Immerse yourself in some of the most intriguing topics facing social work today, when you select one of the seven 3-hour intensive Pre-Conference workshops below.
All seven preconference workshops take place on Wednesday, June 22, from 11:30 am – 2:30 pm. By arriving early, you’ll not only get a head start on your training, but also earn 3 CE Contact Hours!
Advanced registration and additional fees are required for preconference workshops, and you must be registered for the 2016 NASW National Conference to register for a workshop.
Social workers have long played an integral role in advance care planning. Multiple developments, such as National Healthcare Decisions Day and the 2014 Institute of Medicine report Dying in America have made clear that advance care planning is vital to person-centered care, especially as people age. This pre-conference workshop will emphasize the social work role in facilitating ongoing communication regarding advance care planning among older adults, families (whether legal or chosen), and health care teams. The session will engage practitioners in creative, culturally competent approaches to advance care planning that go beyond completion of advance directives and a “one-size-fits-all” model.
Harm Reductive Social Work Practice (HRSWP) is an amalgam of three major practice methods: cognitive-behavioral methods, motivational interviewing techniques, and harm reduction. This pre-conference session will help participants understand how this method can be utilized across fields of practice and learn about methods of social work to reduce client risk and improve clinical outcomes. Attendees will develop a comprehensive understanding and recognition of the multiple ways in which HRSWP improves commitment to treatment goals, clinical outcomes, and treatment follow through. The use of professional social work ethics to guide HRSWP and make critical decisions related to client care is highlighted.
Maurice Fisher, PhD, ACSW, LCSW, Mental Health Therapist, Roanoke Resources, Roanoke, VA
Social workers lead major programs within the Veterans Health Administration (VHA). As the largest employer of master’s level social workers, social work celebrates 90 years as a profession within VHA during 2016. This pre-conference workshop will provide attendees an opportunity to learn about two significant national programs within VHA, which have allowed for expanded services and supports for Veterans, their families, and caregivers. The VA’s National Homeless Program has permanently housed, rapidly rehoused, or prevented nearly 230,000 Veterans and their family members from falling into homelessness and the VA’s Caregiver Support Program has provided unprecedented services and supports to more than 30,000 family caregivers of Veterans. Participants will also hear directly from the social work leaders who championed their creation and nation-wide implementation.
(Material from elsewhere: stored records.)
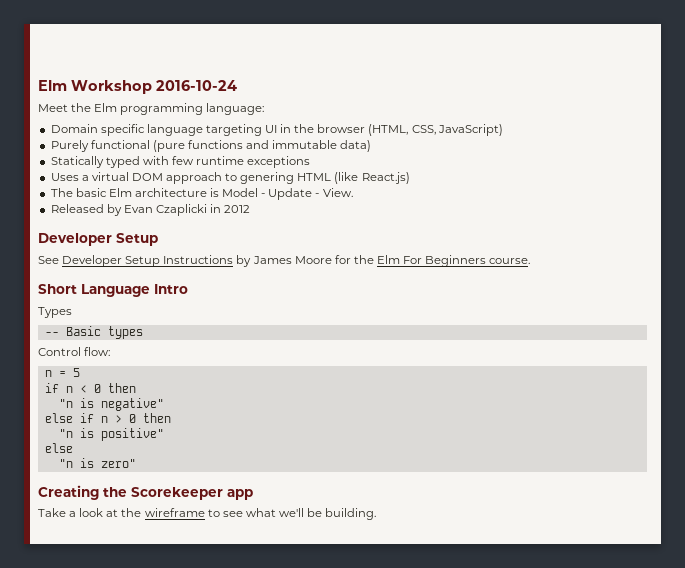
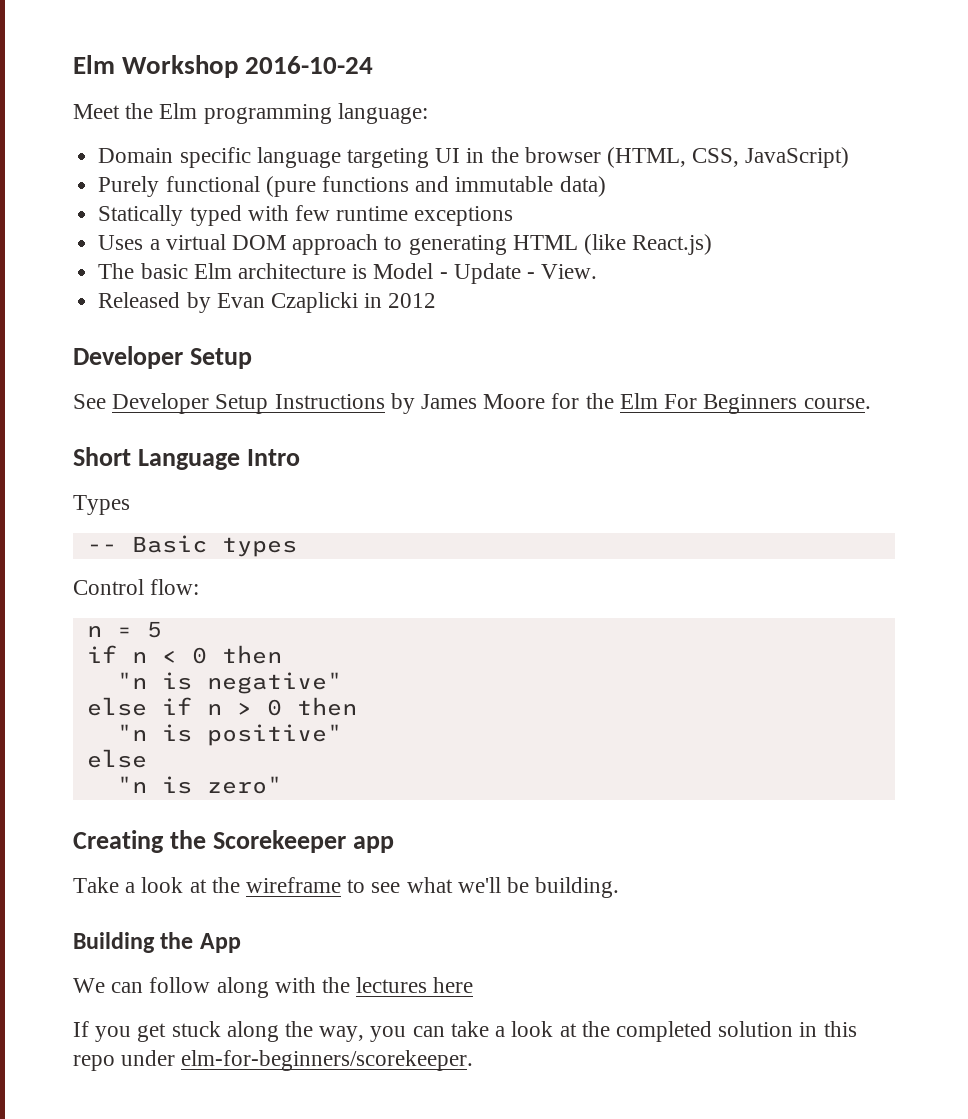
[240,172,295,184] genering -> [408,235,507,255] generating
(377, 514) none -> [73,932,241,953] [73,977,474,998] [73,1021,857,1042] [73,1050,474,1071] // Building the App // We can follow along with the lectures here // If you get stuck along the way, you can take a look at the completed solution in this repo under elm-for-beginners/scorekeeper.

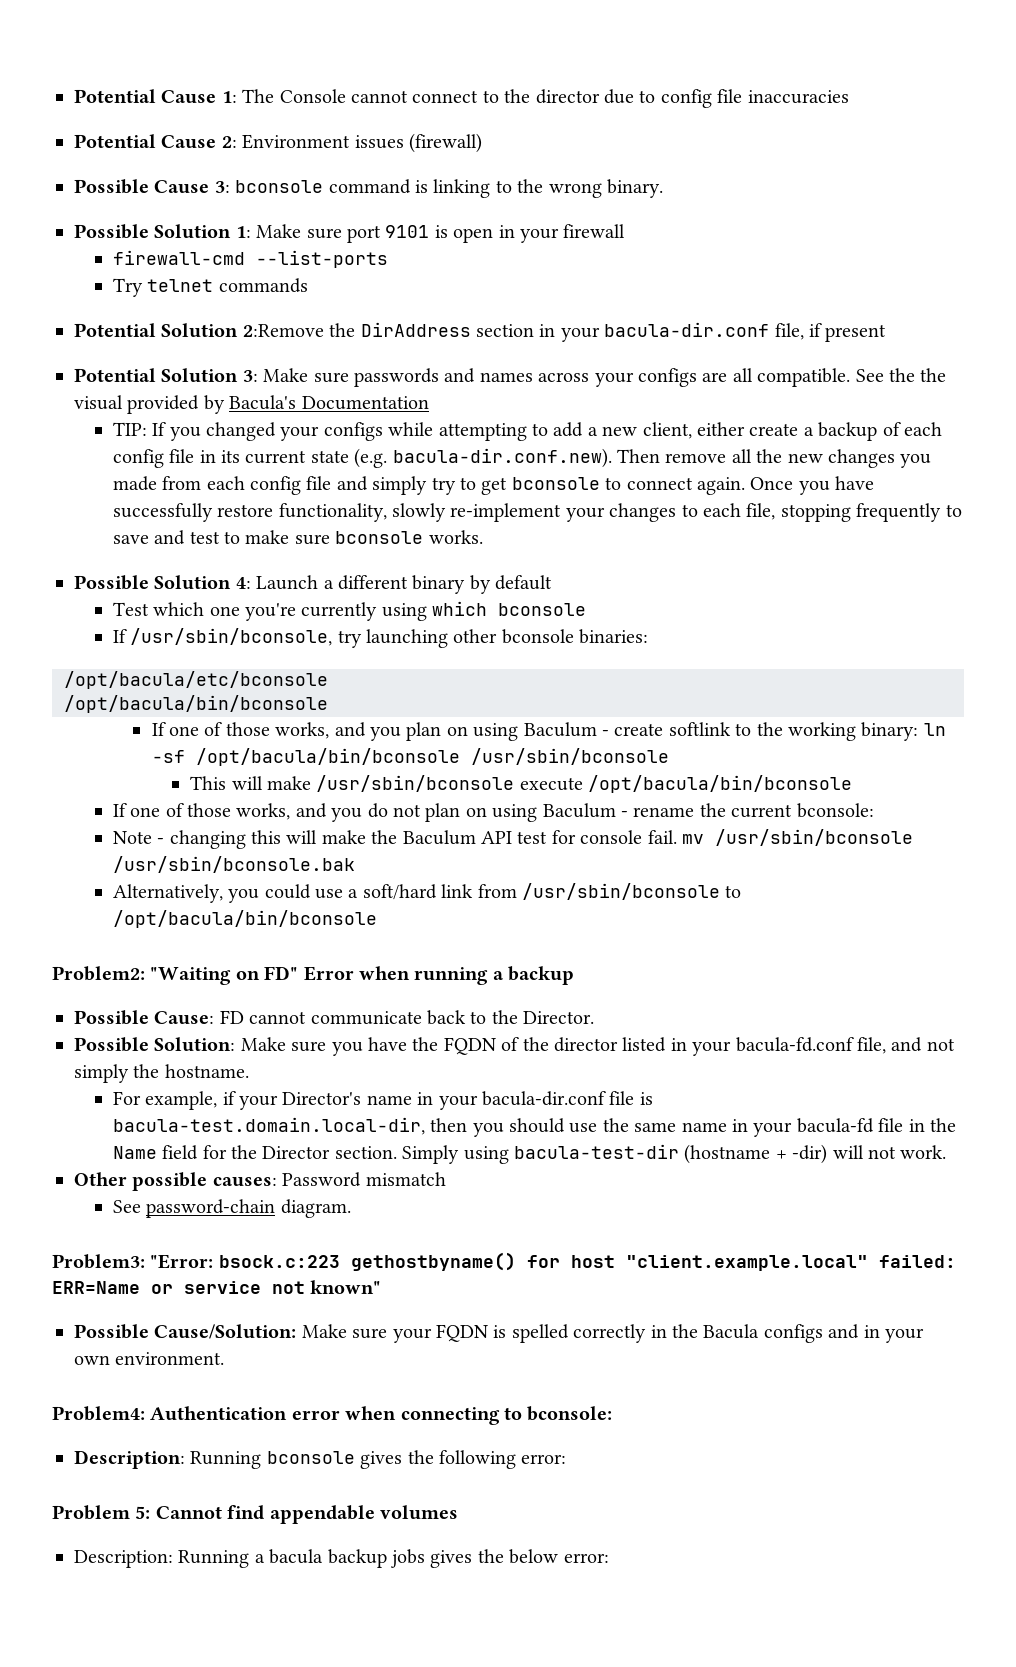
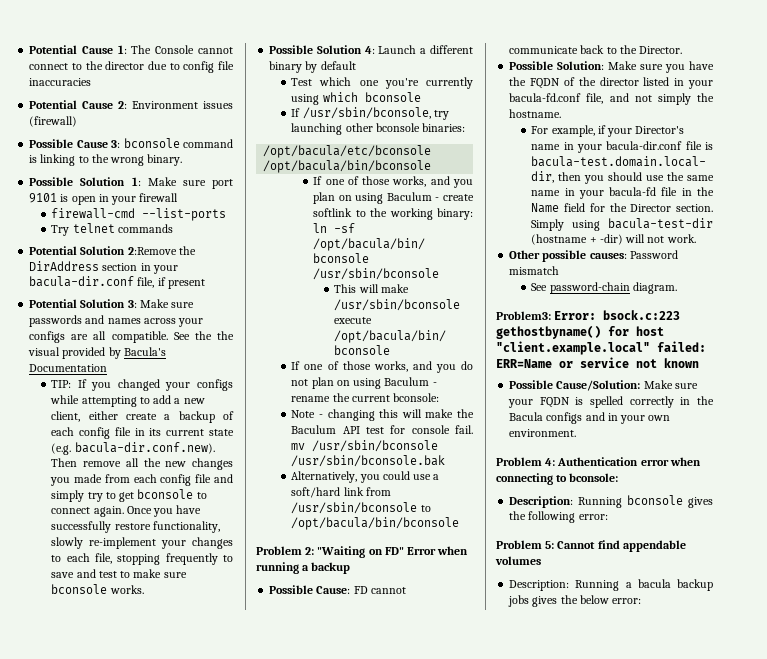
[52,966,145,981] Problem2: -> [256,546,315,555] Problem 2:
[150,1254,214,1269] "Error: -> [554,311,597,320] Error:
[310,1280,382,1294] known" -> [664,358,699,368] known
[52,1406,145,1421] Problem4: -> [496,457,556,466] Problem 4:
Laura Taylor, National Director, Social Work, U.S. Department of Veterans Affairs, Washington, DC
Lisa Pape, MSW, National Director, Homeless Programs, Veterans Health Administration, U.S. Department of Veterans Affairs, Washington, DC
Margaret Kabat, MSW, National Director, Caregiving Support Programs, U.S. Department of Veterans Affairs, Washington, DC
Leadership and cultural competency skills are essential components of successful interventions with individuals, families, and communities. This pre-conference workshop provides participants knowledge and understanding of the revised 2015 NASW Standards and Indicators for Cultural Competence in Social Work Practice. This session will examine the challenges and complexities of culturally competent practice in a changing society; explore attitudes, beliefs and understandings of culture and cultural competency; and identify the challenges and opportunities in practice, organizations and community settings using specific examples. Participants will also be introduced to expanded concepts of culture; cultural humility and intersectionality; linguistic and communication issues: and leadership strategies to promote cultural competence from a micro, mezzo and macro- perspective.
This pre-conference workshop, is sponsored by the NASW Assurance Services (ASI), and describes the most significant malpractice risks in social work today and numerous methods of mitigating and reducing one’s risk of being sued for malpractice. The session will cover key concepts in risk management (e.g., confidentiality and its exceptions, duty to warn, and informed consent) and will also reveal the major reasons why social workers are sued and what they can do to decrease those risks. This presentation is intended for social workers across all settings and positions, not just the clinical, therapeutic mental health setting.
Social workers provide a range of services in increasingly complex environments and often engage in risky situations without the proper safety training and supports. This session, led by an Occupational Safety and Health Administration (OSHA) expert, offers a balanced and ethical approach to self-care and workplace safety. Participants will learn techniques for remaining calm, verbal de-escalation and boundary-setting. Participants will also have the opportunity to practice various physical drills that can be used to protect themselves in everyday situations at work and in the field.
Janet Nelson, ACSW, LCSW, Founder, Everyday Self Defense © for Social Workers, Tallahassee, FL
Starting a private practice is very attractive to social workers looking to be the primary decision-makers in an independent work environment. Although the services provided in a private practice are clinical, it is important to remember that it is also a business that requires preparation, organization, and a business plan to be successful. This workshop will focus on DMS 5, billing practices, business liabilities, malpractice insurance and other valuable resources needed. It will also provide fifteen essentials steps to running a successful Private Practice.